Text:

------------------------------

# Yarn Shops in Rancho Mirage, Palm Desert area?



## CharleenR (Feb 21, 2012)

I am going to a retreat/conference next weekend and staying in a hotel in the Rancho Mirage area. Know of any yarn shops I should visit? We will have Saturday afternoon free. I have been going to this conference for the last few years and where there was two or three shops in the phone book, now they seem to have disappeared. I am also interested in bead shops too. Know aboout Monica's and the yarn shop next to it but are there any others?


----------



## pjcoldren (Dec 20, 2011)

Go to www.sweaterbabe.com and find the link to locate a yarn shop. That should help. There is also something called knitmap (I think) but I've never used it. Good luck to you.


----------



## JTM (Nov 18, 2012)

The Yarn Company is located at: 73661 Hwy 111
Palm Desert, CA 92260
(760) 341-7734
Ewe 'n Me
79-845 California 111 #102, La Quinta, CA 92253
(760) 347-1252
Jo-Ann's 
Dinah Shore Dr, Rancho Mirage, CA 92270
Phone760) 321-6570 

Have fun.
Jane


----------



## JTM (Nov 18, 2012)

JTM said:


> The Yarn Company is located at: 73661 Hwy 111
> Palm Desert, CA 92260
> (760) 341-7734
> Ewe 'n Me
> ...


I do spend most of the winter in Palm Desert and have been to all the shops above. Ewe 'n Me allows knitting in shop/not necessary to have bought yarn there...but they do hope you will make a purchase.
Jo-Ann is located at Dinah Shore and Montery...just off the I-10 
Jane


----------



## CharleenR (Feb 21, 2012)

Thanks for the recommendations. By the time I visiting the Yarn Company, it was closed but I will be back in the area in September. I did visit Monica's Quilt and Bead shop and Harriet's Yarns right next door.


----------

------------------------------

What needs to be done:
In the yarn shop thread, rewrite the passage starting at "# Yarn Shops" and ending at "there any others?", putting "resort" wherever "hotel" appears.

Source material:
------------------------------

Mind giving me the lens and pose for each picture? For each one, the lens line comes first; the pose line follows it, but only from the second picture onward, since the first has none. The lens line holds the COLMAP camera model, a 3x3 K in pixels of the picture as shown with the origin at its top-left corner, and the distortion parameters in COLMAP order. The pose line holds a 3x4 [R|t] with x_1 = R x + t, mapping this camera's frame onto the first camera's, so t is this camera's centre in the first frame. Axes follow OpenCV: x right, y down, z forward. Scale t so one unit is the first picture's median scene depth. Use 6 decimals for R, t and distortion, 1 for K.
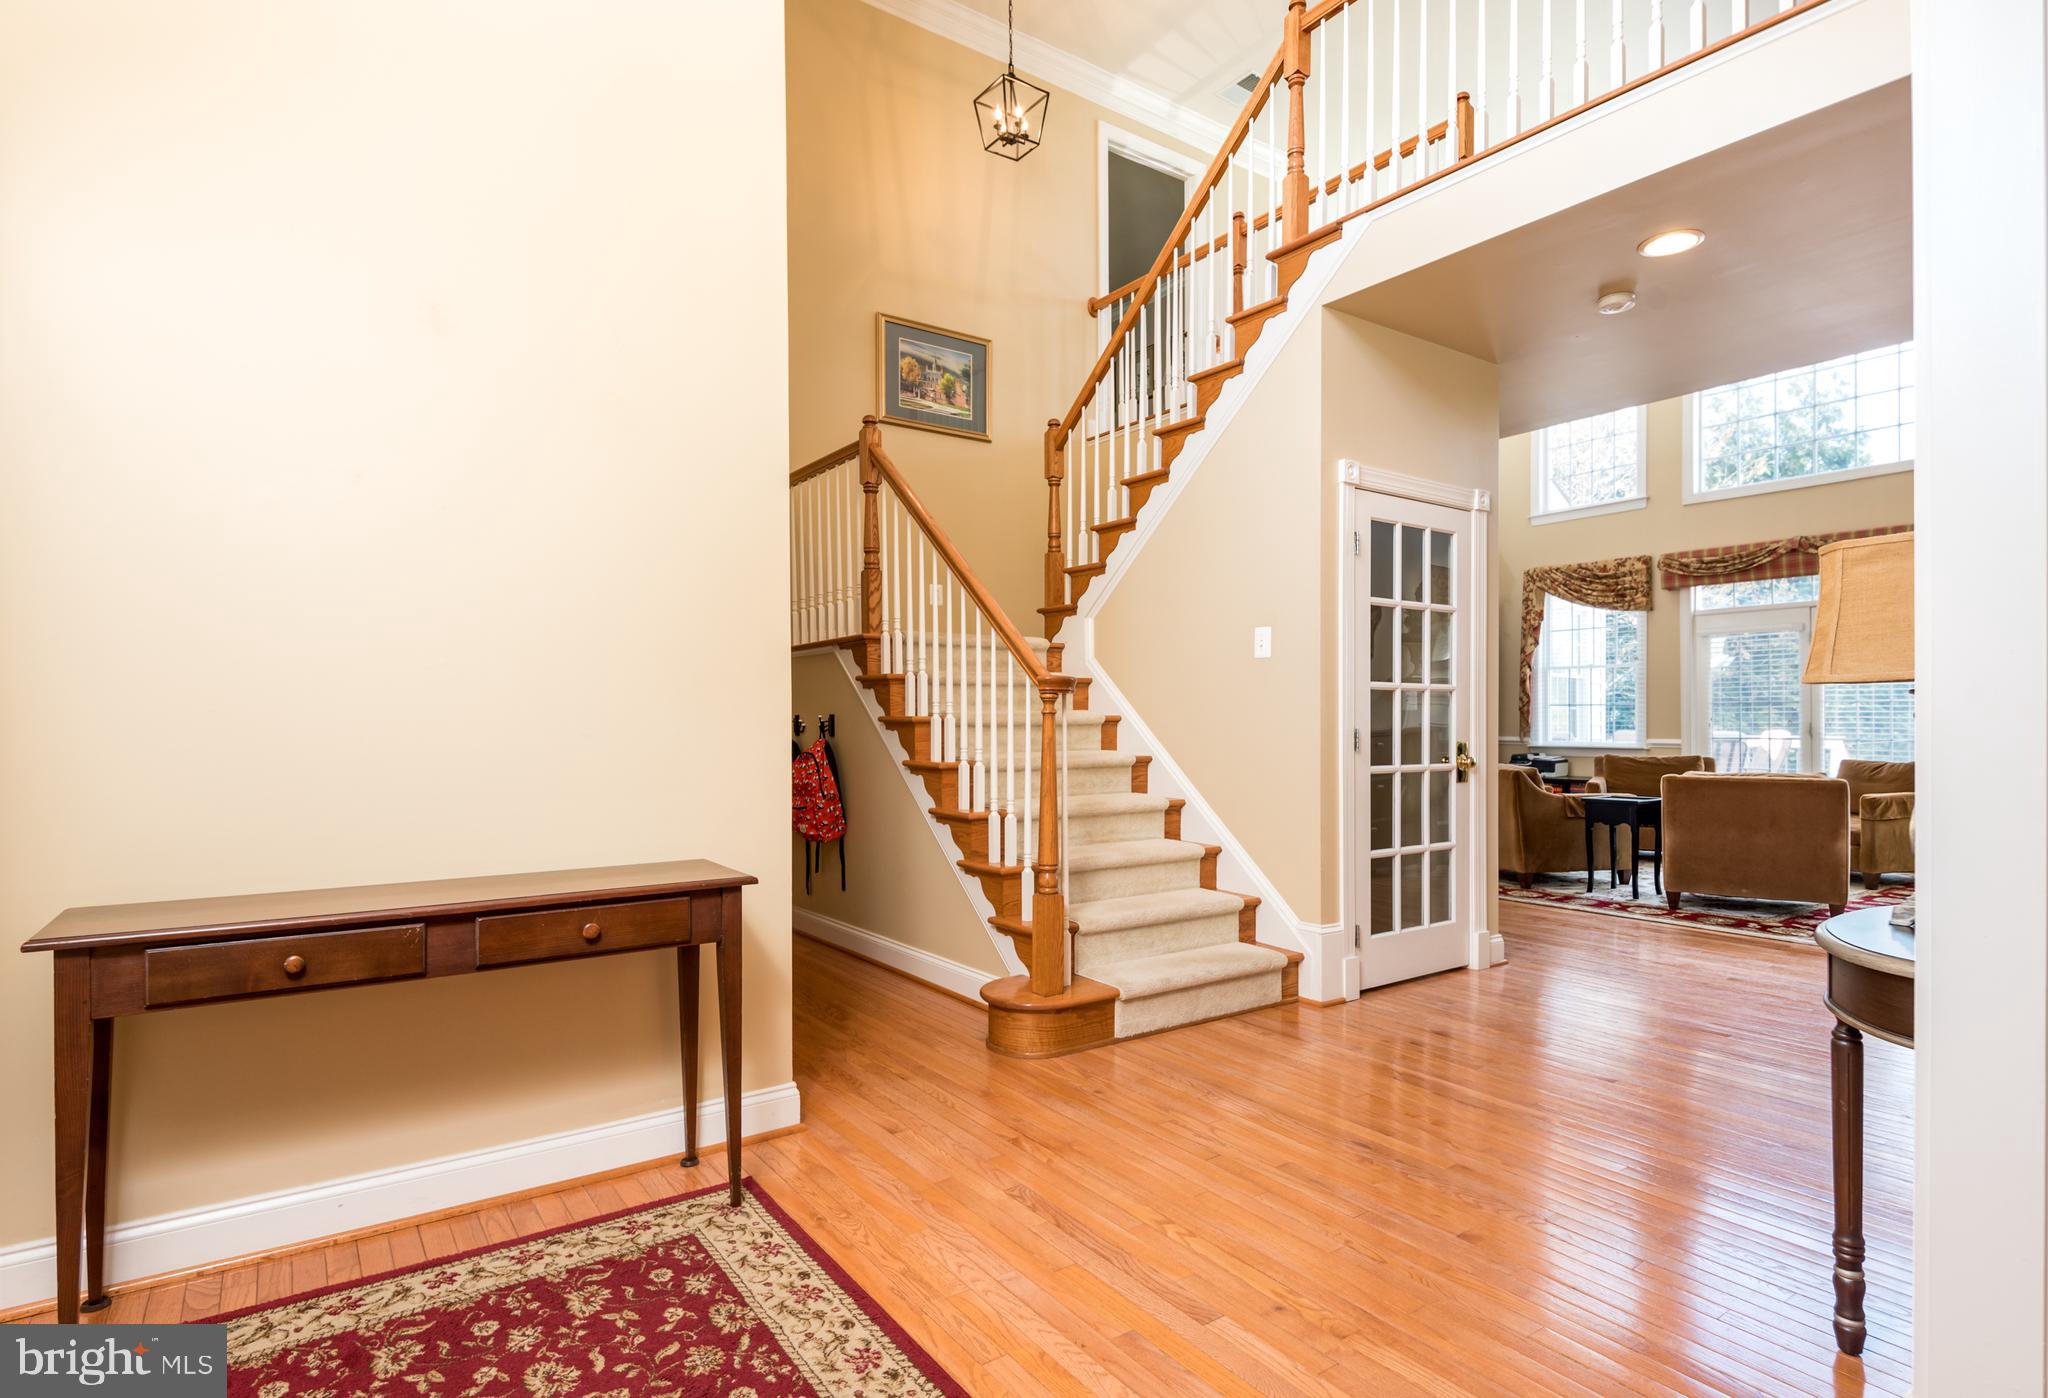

------------------------------

Answer space:
# Yarn Shops in Rancho Mirage, Palm Desert area?



## CharleenR (Feb 21, 2012)

I am going to a retreat/conference next weekend and staying in a resort in the Rancho Mirage area. Know of any yarn shops I should visit? We will have Saturday afternoon free. I have been going to this conference for the last few years and where there was two or three shops in the phone book, now they seem to have disappeared. I am also interested in bead shops too. Know aboout Monica's and the yarn shop next to it but are there any others?